** Excerpted data follows **

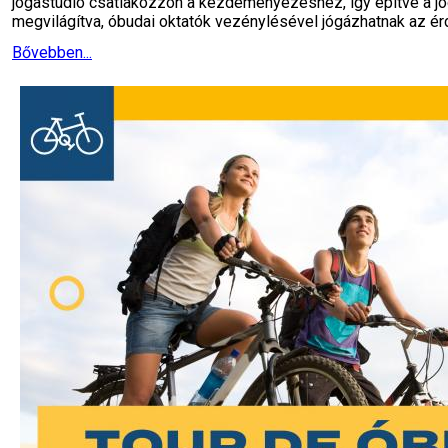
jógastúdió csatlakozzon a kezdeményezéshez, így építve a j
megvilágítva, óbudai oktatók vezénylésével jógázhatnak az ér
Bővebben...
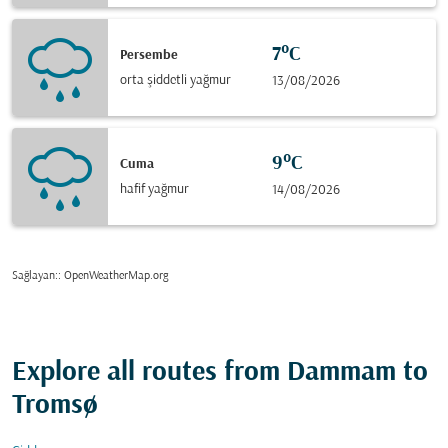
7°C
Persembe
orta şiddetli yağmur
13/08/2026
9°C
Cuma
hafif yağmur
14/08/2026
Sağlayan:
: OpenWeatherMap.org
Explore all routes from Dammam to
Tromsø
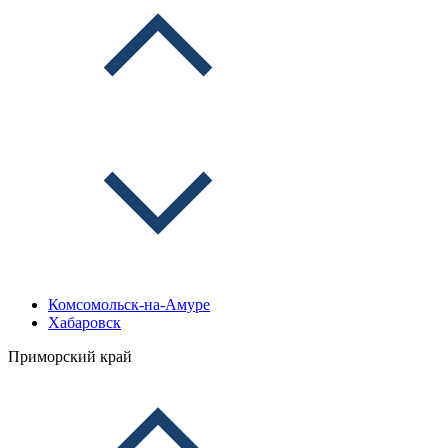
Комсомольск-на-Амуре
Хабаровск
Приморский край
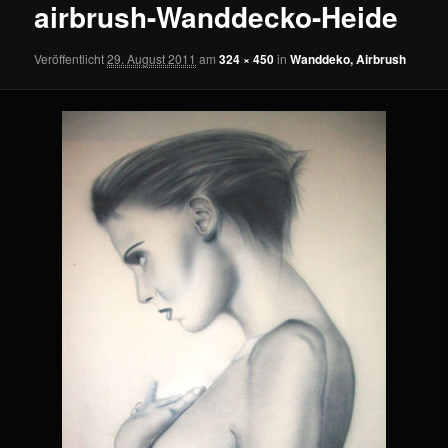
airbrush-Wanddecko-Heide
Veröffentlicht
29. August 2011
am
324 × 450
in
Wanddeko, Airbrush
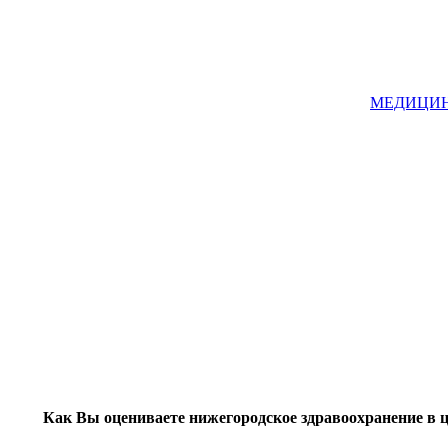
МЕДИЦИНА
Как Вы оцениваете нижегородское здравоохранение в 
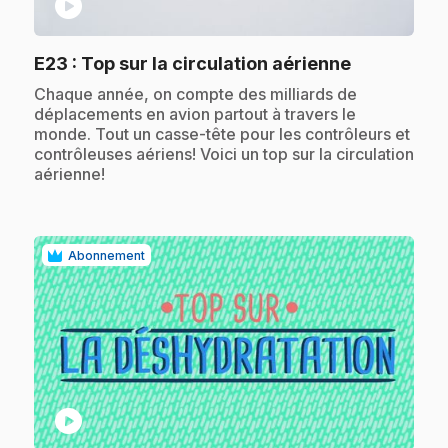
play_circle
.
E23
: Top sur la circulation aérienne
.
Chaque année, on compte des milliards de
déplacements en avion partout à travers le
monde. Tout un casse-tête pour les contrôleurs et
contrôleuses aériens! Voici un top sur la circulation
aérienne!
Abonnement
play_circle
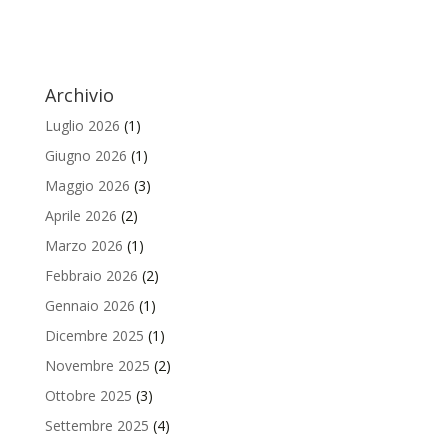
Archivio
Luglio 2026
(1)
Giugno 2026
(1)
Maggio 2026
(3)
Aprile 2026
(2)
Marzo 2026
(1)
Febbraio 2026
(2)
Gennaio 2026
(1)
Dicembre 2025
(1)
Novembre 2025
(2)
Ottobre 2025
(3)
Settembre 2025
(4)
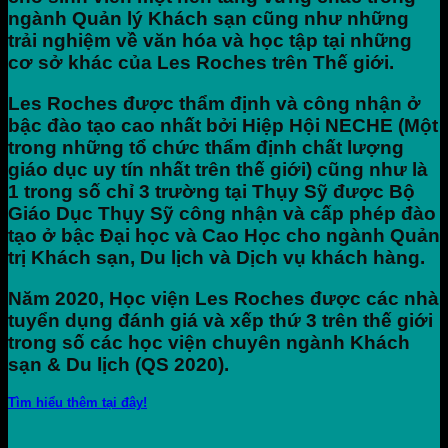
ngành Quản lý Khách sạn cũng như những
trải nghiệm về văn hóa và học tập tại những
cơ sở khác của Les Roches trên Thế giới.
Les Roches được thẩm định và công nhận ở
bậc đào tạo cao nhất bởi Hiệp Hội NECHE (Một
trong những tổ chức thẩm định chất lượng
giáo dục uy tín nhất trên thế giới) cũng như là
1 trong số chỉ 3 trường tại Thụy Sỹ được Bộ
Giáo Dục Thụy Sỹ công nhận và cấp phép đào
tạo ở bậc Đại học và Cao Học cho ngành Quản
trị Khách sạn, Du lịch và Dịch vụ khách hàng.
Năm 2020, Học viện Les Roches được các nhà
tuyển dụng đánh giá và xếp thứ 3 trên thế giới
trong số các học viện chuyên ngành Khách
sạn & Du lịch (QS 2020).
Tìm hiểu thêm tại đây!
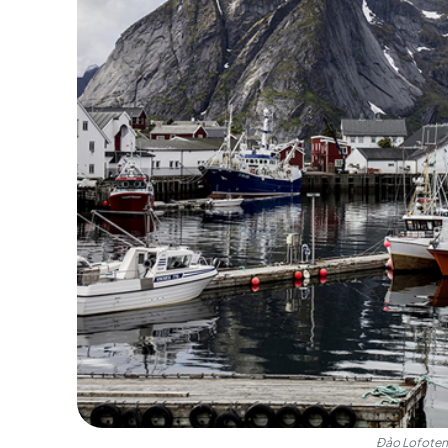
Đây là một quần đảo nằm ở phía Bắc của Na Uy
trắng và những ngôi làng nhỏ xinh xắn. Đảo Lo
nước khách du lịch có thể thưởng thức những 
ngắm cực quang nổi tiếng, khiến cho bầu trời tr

** End of Excerpted data **

What is needed: Write out all the entries exactly, except for the pictures.

Response to this task:
jógastúdió csatlakozzon a kezdeményezéshez, így építve a j
megvilágítva, óbudai oktatók vezénylésével jógázhatnak az ér
Bővebben...
7°C
Persembe
orta şiddetli yağmur
13/08/2026
9°C
Cuma
hafif yağmur
14/08/2026
Sağlayan:
: OpenWeatherMap.org
Explore all routes from Dammam to
Tromsø
Комсомольск-на-Амуре
Хабаровск
Приморский край
airbrush-Wanddecko-Heide
Veröffentlicht
29. August 2011
am
324 × 450
in
Wanddeko, Airbrush
МЕДИЦИНА
Как Вы оцениваете нижегородское здравоохранение в 
play_circle
.
E23
: Top sur la circulation aérienne
.
Chaque année, on compte des milliards de
déplacements en avion partout à travers le
monde. Tout un casse-tête pour les contrôleurs et
contrôleuses aériens! Voici un top sur la circulation
aérienne!
Abonnement
play_circle
Archivio
Luglio 2026
(1)
Giugno 2026
(1)
Maggio 2026
(3)
Aprile 2026
(2)
Marzo 2026
(1)
Febbraio 2026
(2)
Gennaio 2026
(1)
Dicembre 2025
(1)
Novembre 2025
(2)
Ottobre 2025
(3)
Settembre 2025
(4)
ngành Quản lý Khách sạn cũng như những
trải nghiệm về văn hóa và học tập tại những
cơ sở khác của Les Roches trên Thế giới.
Les Roches được thẩm định và công nhận ở
bậc đào tạo cao nhất bởi Hiệp Hội NECHE (Một
trong những tổ chức thẩm định chất lượng
giáo dục uy tín nhất trên thế giới) cũng như là
1 trong số chỉ 3 trường tại Thụy Sỹ được Bộ
Giáo Dục Thụy Sỹ công nhận và cấp phép đào
tạo ở bậc Đại học và Cao Học cho ngành Quản
trị Khách sạn, Du lịch và Dịch vụ khách hàng.
Năm 2020, Học viện Les Roches được các nhà
tuyển dụng đánh giá và xếp thứ 3 trên thế giới
trong số các học viện chuyên ngành Khách
sạn & Du lịch (QS 2020).
Tìm hiểu thêm tại đây!
Đây là một quần đảo nằm ở phía Bắc của Na Uy
trắng và những ngôi làng nhỏ xinh xắn. Đảo Lo
nước khách du lịch có thể thưởng thức những 
ngắm cực quang nổi tiếng, khiến cho bầu trời tr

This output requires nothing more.